Santé digestive : le microbiote, pilier du bien-être futur
Le Dr Cristian Boggio Marcel, gastro-entérologue pédiatrique, a mis en avant l’impact direct du développement du microbiote intestinal durant les premières années de vie sur la santé future de l’enfant. « L’alimentation, le mode d’accouchement et l’allaitement maternel sont des éléments fondamentaux pour la constitution d’un microbiote sain », a-t-il expliqué.
Il a évoqué la perspective d’une utilisation de probiotiques chez les nourrissons souffrant de coliques et a insisté sur l’importance d’une alimentation riche en fruits, légumes et légumineuses, précieuses sources de prébiotiques. Le Dr Boggio a rappelé que les premières années constituent une fenêtre critique pour prévenir des maladies chroniques telles que l’obésité, l’asthme ou l’hypertension artérielle à l’âge adulte.
Otites : une vigilance particulière chez les tout-petits
Le Dr Carlos de la Torre González, oto-rhino-laryngologiste pédiatrique, a rappelé qu’environ 80 % des enfants de moins de deux ans sont susceptibles de souffrir d’au moins un épisode d’otite moyenne. Cette inflammation, souvent déclenchée à la suite d’un rhume, peut entraîner des complications sérieuses si elle n’est pas diagnostiquée et traitée à temps.

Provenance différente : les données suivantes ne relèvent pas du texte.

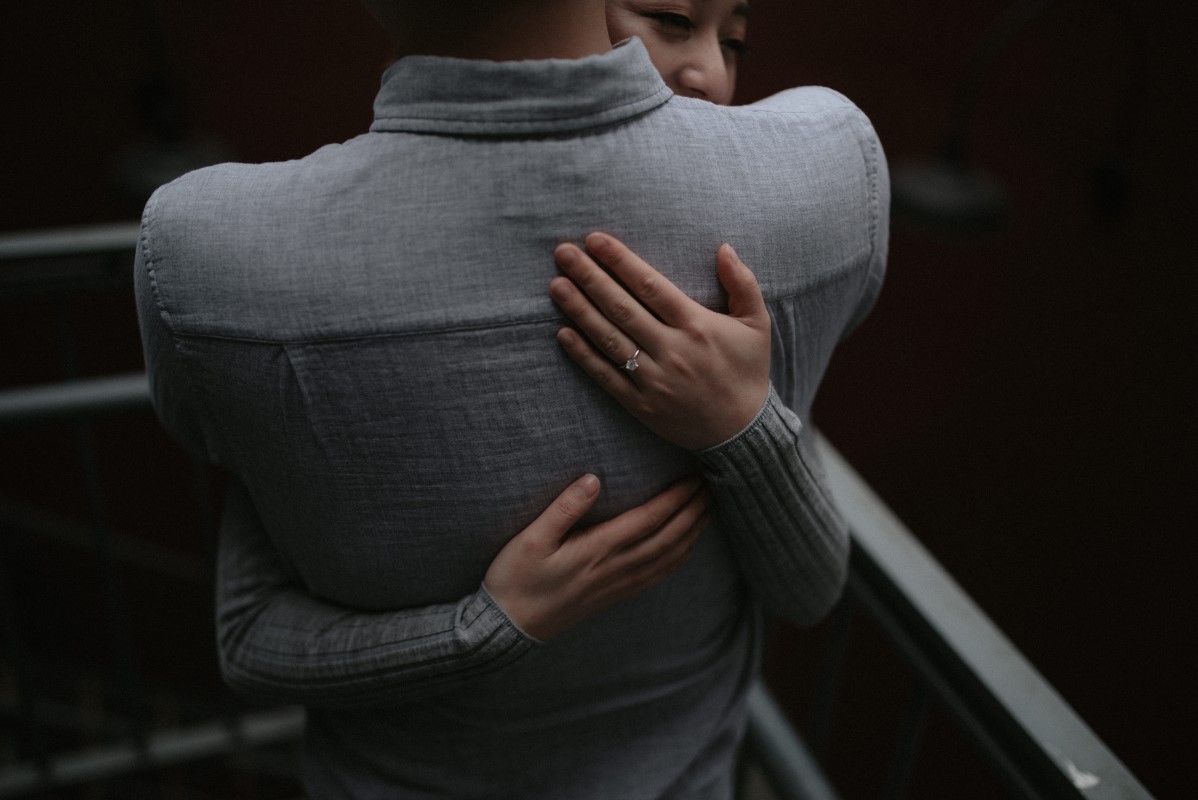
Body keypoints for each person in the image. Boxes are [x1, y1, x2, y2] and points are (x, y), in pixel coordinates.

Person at [135, 0, 889, 796]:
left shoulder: (205, 262)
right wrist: (485, 628)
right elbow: (245, 639)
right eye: (669, 18)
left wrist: (743, 426)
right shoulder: (822, 168)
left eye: (731, 39)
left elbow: (249, 631)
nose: (706, 70)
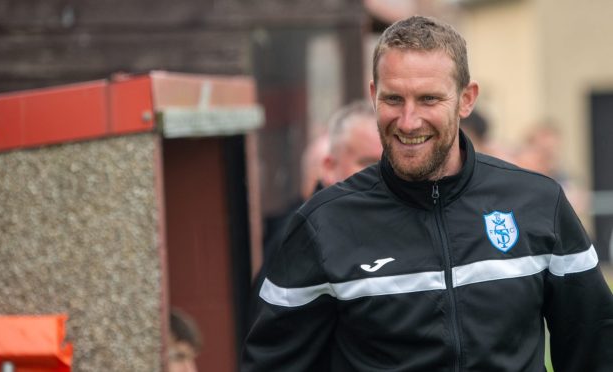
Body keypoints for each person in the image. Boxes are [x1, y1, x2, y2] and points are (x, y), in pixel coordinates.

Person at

« Le défi réside dans le fait que les jeunes enfants ne peuvent pas toujours exprimer clairement ce qu’ils ressentent. C’est pourquoi le médecin doit avoir un indice de suspicion élevé et les parents doivent éviter l’automédication », a-t-il précisé.
Dr Carlos de la Torre González, oto-rhino-laryngologiste pédiatrique
Le spécialiste a mis en garde contre les conséquences potentielles d’une prise en charge inadéquate de l’otite, notamment la perte auditive, qui constitue la principale cause de surdité non congénitale chez l’enfant.
La stratégie d’Opella pour la santé infantile
Lors de cette rencontre, Matías Caride, PDG d’Opella et président d’AFAMELA, a présenté la stratégie de l’entreprise visant à promouvoir les soins pédiatriques autogérés. Il a précisé que « les soins autogérés ne s’apparentent pas à de l’automédication, mais constituent plutôt des outils permettant aux parents et aux patients de prendre des décisions éclairées ».
M. Caride a annoncé les résultats d’une étude in vitro menée au Mexique, qui élargit l’utilisation de Pulmonarom, un produit démontrant désormais une activation immunitaire contre les virus, en complément de son action contre les bactéries.
Des mises à jour ont également été partagées concernant Entérogermina, un probiotique destiné à protéger le microbiote lors de traitements antibiotiques. Dans le cadre de sa démarche, Opella amorcera une transition progressive de ses emballages, qui intégreront notamment du Braille élargi et des codes QR Navilens pour une lecture à distance facilitée, ainsi qu’une meilleure lisibilité des dosages et des contre-indications.
Cette initiative sera accompagnée d’une formation des professionnels de santé et d’une campagne éducative nationale. « Chaque décision que nous prenons aujourd’hui pour la santé des enfants construit le bien-être collectif de demain. Notre engagement est que cet avenir commence dès maintenant », a conclu Matías Caride, PDG d’Opella Mexique.